Algo tan singular del cubano es su manera de hablar. Con un estilo muy propio, cierta cadencia y el uso de vocablos muy típicos que sorprenden a los más puros defensores de la lengua española.

El tono alto y desmesurado es característico en cualquier dálogo o debate. En ocasiones sobrepasa los desniveles de la escucha y hasta se torna molesto y desagradable. Con regularidad muchos visitantes expresan que los cubanos gritan mucho y hasta les comparan por su manera de hablar con los italianos.

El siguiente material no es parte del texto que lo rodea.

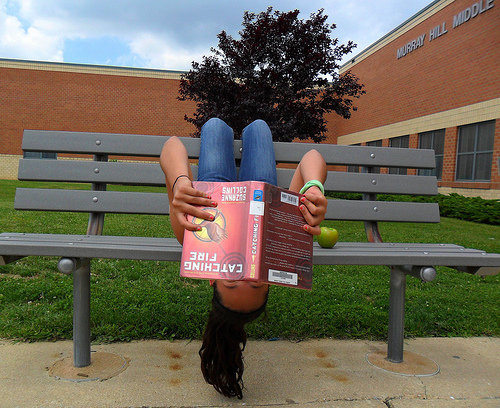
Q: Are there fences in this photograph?
A: No, there are no fences.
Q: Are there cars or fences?
A: No, there are no fences or cars.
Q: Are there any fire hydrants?
A: No, there are no fire hydrants.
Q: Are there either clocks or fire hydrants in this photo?
A: No, there are no fire hydrants or clocks.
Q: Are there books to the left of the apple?
A: Yes, there is a book to the left of the apple.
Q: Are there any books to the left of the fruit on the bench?
A: Yes, there is a book to the left of the apple.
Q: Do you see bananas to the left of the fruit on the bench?
A: No, there is a book to the left of the apple.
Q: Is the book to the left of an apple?
A: Yes, the book is to the left of an apple.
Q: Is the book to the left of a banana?
A: No, the book is to the left of an apple.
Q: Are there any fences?
A: No, there are no fences.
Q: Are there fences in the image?
A: No, there are no fences.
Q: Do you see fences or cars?
A: No, there are no fences or cars.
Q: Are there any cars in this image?
A: No, there are no cars.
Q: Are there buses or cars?
A: No, there are no cars or buses.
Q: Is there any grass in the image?
A: Yes, there is grass.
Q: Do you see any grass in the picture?
A: Yes, there is grass.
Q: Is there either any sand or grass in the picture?
A: Yes, there is grass.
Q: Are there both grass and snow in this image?
A: No, there is grass but no snow.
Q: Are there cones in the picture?
A: No, there are no cones.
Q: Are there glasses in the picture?
A: No, there are no glasses.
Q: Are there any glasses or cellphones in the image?
A: No, there are no glasses or cellphones.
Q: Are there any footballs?
A: No, there are no footballs.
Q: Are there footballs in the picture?
A: No, there are no footballs.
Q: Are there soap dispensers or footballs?
A: No, there are no footballs or soap dispensers.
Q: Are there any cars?
A: No, there are no cars.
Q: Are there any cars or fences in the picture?
A: No, there are no cars or fences.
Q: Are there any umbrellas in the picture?
A: No, there are no umbrellas.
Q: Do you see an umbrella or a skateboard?
A: No, there are no umbrellas or skateboards.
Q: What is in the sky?
A: The clouds are in the sky.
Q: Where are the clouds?
A: The clouds are in the sky.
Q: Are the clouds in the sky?
A: Yes, the clouds are in the sky.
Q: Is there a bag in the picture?
A: No, there are no bags.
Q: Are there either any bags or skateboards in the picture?
A: No, there are no bags or skateboards.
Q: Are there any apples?
A: Yes, there is an apple.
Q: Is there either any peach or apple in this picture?
A: Yes, there is an apple.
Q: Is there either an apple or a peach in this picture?
A: Yes, there is an apple.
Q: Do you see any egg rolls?
A: No, there are no egg rolls.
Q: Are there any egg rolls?
A: No, there are no egg rolls.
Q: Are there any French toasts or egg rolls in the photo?
A: No, there are no egg rolls or French toasts.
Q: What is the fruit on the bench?
A: The fruit is an apple.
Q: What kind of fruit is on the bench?
A: The fruit is an apple.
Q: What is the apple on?
A: The apple is on the bench.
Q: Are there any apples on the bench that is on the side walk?
A: Yes, there is an apple on the bench.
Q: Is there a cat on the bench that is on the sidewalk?
A: No, there is an apple on the bench.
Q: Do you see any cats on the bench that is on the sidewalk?
A: No, there is an apple on the bench.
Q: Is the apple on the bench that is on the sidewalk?
A: Yes, the apple is on the bench.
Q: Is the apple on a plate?
A: No, the apple is on the bench.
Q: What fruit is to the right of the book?
A: The fruit is an apple.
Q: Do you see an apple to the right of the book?
A: Yes, there is an apple to the right of the book.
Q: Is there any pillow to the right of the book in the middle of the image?
A: No, there is an apple to the right of the book.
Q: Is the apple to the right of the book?
A: Yes, the apple is to the right of the book.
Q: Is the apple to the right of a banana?
A: No, the apple is to the right of the book.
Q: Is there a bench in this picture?
A: Yes, there is a bench.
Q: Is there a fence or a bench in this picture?
A: Yes, there is a bench.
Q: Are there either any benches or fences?
A: Yes, there is a bench.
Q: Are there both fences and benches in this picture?
A: No, there is a bench but no fences.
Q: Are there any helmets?
A: No, there are no helmets.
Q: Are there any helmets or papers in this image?
A: No, there are no helmets or papers.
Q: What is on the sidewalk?
A: The bench is on the sidewalk.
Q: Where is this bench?
A: The bench is on the sidewalk.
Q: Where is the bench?
A: The bench is on the sidewalk.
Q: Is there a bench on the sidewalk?
A: Yes, there is a bench on the sidewalk.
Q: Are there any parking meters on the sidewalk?
A: No, there is a bench on the sidewalk.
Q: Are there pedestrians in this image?
A: No, there are no pedestrians.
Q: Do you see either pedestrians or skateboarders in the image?
A: No, there are no pedestrians or skateboarders.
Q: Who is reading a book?
A: The girl is reading a book.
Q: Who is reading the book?
A: The girl is reading a book.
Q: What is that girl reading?
A: The girl is reading a book.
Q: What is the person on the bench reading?
A: The girl is reading a book.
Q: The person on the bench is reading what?
A: The girl is reading a book.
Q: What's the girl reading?
A: The girl is reading a book.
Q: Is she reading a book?
A: Yes, the girl is reading a book.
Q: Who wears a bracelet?
A: The girl wears a bracelet.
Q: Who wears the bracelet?
A: The girl wears a bracelet.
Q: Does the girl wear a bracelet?
A: Yes, the girl wears a bracelet.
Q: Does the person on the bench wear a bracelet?
A: Yes, the girl wears a bracelet.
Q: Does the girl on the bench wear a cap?
A: No, the girl wears a bracelet.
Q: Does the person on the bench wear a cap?
A: No, the girl wears a bracelet.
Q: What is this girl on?
A: The girl is on the bench.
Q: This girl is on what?
A: The girl is on the bench.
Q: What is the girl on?
A: The girl is on the bench.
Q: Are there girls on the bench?
A: Yes, there is a girl on the bench.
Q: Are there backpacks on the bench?
A: No, there is a girl on the bench.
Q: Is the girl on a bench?
A: Yes, the girl is on a bench.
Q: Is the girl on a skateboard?
A: No, the girl is on a bench.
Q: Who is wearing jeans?
A: The girl is wearing jeans.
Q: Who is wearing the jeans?
A: The girl is wearing jeans.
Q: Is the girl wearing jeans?
A: Yes, the girl is wearing jeans.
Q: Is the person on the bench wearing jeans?
A: Yes, the girl is wearing jeans.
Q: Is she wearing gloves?
A: No, the girl is wearing jeans.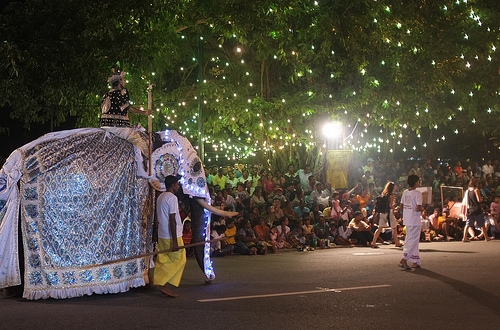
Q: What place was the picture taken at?
A: It was taken at the road.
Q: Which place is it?
A: It is a road.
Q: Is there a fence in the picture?
A: No, there are no fences.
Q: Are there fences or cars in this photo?
A: No, there are no fences or cars.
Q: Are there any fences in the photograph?
A: No, there are no fences.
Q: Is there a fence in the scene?
A: No, there are no fences.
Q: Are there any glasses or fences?
A: No, there are no fences or glasses.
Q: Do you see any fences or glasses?
A: No, there are no fences or glasses.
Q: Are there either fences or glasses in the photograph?
A: No, there are no fences or glasses.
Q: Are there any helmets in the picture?
A: No, there are no helmets.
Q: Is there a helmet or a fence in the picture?
A: No, there are no helmets or fences.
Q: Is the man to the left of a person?
A: Yes, the man is to the left of a person.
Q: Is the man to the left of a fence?
A: No, the man is to the left of a person.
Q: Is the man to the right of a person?
A: No, the man is to the left of a person.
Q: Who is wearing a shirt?
A: The man is wearing a shirt.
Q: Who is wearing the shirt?
A: The man is wearing a shirt.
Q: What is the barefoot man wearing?
A: The man is wearing a shirt.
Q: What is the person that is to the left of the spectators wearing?
A: The man is wearing a shirt.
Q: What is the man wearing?
A: The man is wearing a shirt.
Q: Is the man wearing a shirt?
A: Yes, the man is wearing a shirt.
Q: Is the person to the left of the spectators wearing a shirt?
A: Yes, the man is wearing a shirt.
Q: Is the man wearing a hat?
A: No, the man is wearing a shirt.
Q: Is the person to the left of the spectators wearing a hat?
A: No, the man is wearing a shirt.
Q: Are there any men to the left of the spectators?
A: Yes, there is a man to the left of the spectators.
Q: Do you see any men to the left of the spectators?
A: Yes, there is a man to the left of the spectators.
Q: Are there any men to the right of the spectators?
A: No, the man is to the left of the spectators.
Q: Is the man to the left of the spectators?
A: Yes, the man is to the left of the spectators.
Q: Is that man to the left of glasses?
A: No, the man is to the left of the spectators.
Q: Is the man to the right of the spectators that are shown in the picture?
A: No, the man is to the left of the spectators.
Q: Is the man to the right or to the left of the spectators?
A: The man is to the left of the spectators.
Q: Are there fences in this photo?
A: No, there are no fences.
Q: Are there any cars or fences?
A: No, there are no fences or cars.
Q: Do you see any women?
A: Yes, there is a woman.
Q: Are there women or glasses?
A: Yes, there is a woman.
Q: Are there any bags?
A: No, there are no bags.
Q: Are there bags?
A: No, there are no bags.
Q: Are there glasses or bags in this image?
A: No, there are no bags or glasses.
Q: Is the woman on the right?
A: Yes, the woman is on the right of the image.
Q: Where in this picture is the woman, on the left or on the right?
A: The woman is on the right of the image.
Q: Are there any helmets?
A: No, there are no helmets.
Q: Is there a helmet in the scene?
A: No, there are no helmets.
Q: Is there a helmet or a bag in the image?
A: No, there are no helmets or bags.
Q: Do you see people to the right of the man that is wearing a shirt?
A: Yes, there is a person to the right of the man.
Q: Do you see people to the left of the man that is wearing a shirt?
A: No, the person is to the right of the man.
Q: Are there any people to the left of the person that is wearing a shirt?
A: No, the person is to the right of the man.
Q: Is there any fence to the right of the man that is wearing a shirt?
A: No, there is a person to the right of the man.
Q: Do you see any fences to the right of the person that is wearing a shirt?
A: No, there is a person to the right of the man.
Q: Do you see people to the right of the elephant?
A: Yes, there is a person to the right of the elephant.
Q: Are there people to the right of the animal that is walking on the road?
A: Yes, there is a person to the right of the elephant.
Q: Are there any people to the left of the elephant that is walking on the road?
A: No, the person is to the right of the elephant.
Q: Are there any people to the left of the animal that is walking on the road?
A: No, the person is to the right of the elephant.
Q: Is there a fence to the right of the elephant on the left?
A: No, there is a person to the right of the elephant.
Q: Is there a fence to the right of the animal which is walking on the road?
A: No, there is a person to the right of the elephant.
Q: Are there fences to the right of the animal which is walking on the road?
A: No, there is a person to the right of the elephant.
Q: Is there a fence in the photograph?
A: No, there are no fences.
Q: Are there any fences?
A: No, there are no fences.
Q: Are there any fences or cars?
A: No, there are no fences or cars.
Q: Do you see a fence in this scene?
A: No, there are no fences.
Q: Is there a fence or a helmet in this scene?
A: No, there are no fences or helmets.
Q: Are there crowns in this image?
A: No, there are no crowns.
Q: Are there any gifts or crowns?
A: No, there are no crowns or gifts.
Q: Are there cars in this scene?
A: No, there are no cars.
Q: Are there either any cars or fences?
A: No, there are no cars or fences.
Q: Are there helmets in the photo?
A: No, there are no helmets.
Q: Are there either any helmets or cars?
A: No, there are no helmets or cars.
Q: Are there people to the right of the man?
A: Yes, there is a person to the right of the man.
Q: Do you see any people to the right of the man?
A: Yes, there is a person to the right of the man.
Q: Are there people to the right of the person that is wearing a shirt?
A: Yes, there is a person to the right of the man.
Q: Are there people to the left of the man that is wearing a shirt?
A: No, the person is to the right of the man.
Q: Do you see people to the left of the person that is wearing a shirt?
A: No, the person is to the right of the man.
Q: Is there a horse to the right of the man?
A: No, there is a person to the right of the man.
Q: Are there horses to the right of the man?
A: No, there is a person to the right of the man.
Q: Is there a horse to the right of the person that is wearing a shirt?
A: No, there is a person to the right of the man.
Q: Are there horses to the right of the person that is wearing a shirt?
A: No, there is a person to the right of the man.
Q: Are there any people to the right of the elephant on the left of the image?
A: Yes, there is a person to the right of the elephant.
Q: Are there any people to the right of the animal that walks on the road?
A: Yes, there is a person to the right of the elephant.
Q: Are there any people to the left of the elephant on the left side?
A: No, the person is to the right of the elephant.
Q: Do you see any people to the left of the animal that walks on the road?
A: No, the person is to the right of the elephant.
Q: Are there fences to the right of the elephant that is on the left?
A: No, there is a person to the right of the elephant.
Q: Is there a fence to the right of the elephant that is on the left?
A: No, there is a person to the right of the elephant.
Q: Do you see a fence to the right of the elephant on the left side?
A: No, there is a person to the right of the elephant.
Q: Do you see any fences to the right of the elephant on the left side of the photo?
A: No, there is a person to the right of the elephant.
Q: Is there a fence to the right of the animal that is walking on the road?
A: No, there is a person to the right of the elephant.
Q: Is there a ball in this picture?
A: No, there are no balls.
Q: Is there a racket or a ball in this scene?
A: No, there are no balls or rackets.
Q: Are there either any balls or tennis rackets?
A: No, there are no balls or tennis rackets.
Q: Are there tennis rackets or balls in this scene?
A: No, there are no balls or tennis rackets.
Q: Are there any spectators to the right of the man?
A: Yes, there are spectators to the right of the man.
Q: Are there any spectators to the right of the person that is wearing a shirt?
A: Yes, there are spectators to the right of the man.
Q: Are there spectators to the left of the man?
A: No, the spectators are to the right of the man.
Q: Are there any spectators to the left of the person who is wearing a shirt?
A: No, the spectators are to the right of the man.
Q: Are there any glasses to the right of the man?
A: No, there are spectators to the right of the man.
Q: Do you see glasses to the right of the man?
A: No, there are spectators to the right of the man.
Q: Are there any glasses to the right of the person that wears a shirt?
A: No, there are spectators to the right of the man.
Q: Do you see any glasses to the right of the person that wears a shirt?
A: No, there are spectators to the right of the man.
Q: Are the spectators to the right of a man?
A: Yes, the spectators are to the right of a man.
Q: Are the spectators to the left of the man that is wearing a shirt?
A: No, the spectators are to the right of the man.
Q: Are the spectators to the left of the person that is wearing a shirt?
A: No, the spectators are to the right of the man.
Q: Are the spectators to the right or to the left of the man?
A: The spectators are to the right of the man.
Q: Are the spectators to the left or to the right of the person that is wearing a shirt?
A: The spectators are to the right of the man.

Pero a la vez se sienten atraídos por esa expresión oral que dista mucho del don de la palabra al estilo Cervantes. Es que el cubano más que hablar, comunica, es dado a explicar, convencer, sen atento y cautivar con sus conocimientos en un diálogo abierto con cualquier interlocutor.

Gesticular con las manos es una de sus códigos más recurrentes para intizar y hacerse entender en cualquier contexto. Precisa señalar con el dedo, mover el antebrazo, asentar con la cabeza y hasta dar puñetazos si fuera necesario o hacer gestos asociados al verbo que expresa. Monta casi un circo para expresarse y casi siempre es bien aceptado.

El cubano tiende a cortar las terminaciones de las palabras, como latinos de otras latitudes. Tiene frases tan populares, sugerentes y pegajosas como “Acere” qué Bolá para saludar, llamar el Gao a la casa donde vive o mandar Pa’la Tonga a algo que no procede. La música popular usa muchos de estos gentilicios en sus textos y los estigmatiza como parte del argot común, que hasta los extranjeros aprenden con rapidéz.

En la región oriental de la Isla se habla con un tono muy típico, se dice que cantando por la armonía y cadencia que expresan y es común también en esa región eludir las eses.

Se dice que la población del territorio central del país es la que mejor habla el idioma español, sobre todo los nativos de las provincias de Villa Clara, Ciego de Ávila y Camagüey, tierra de donde provienen los más connotados locutores y presentadores de la radio y televisión.

En fin, que los cubanos con su cubanismo impactan y a la vez agradan. Son excelentes interlocutores y hasta resultan gracisos y simpáticos por su jocosidad y sentido del humor además del doble sentido cada vez que ponen su sello al hacer uso del don de la palabra.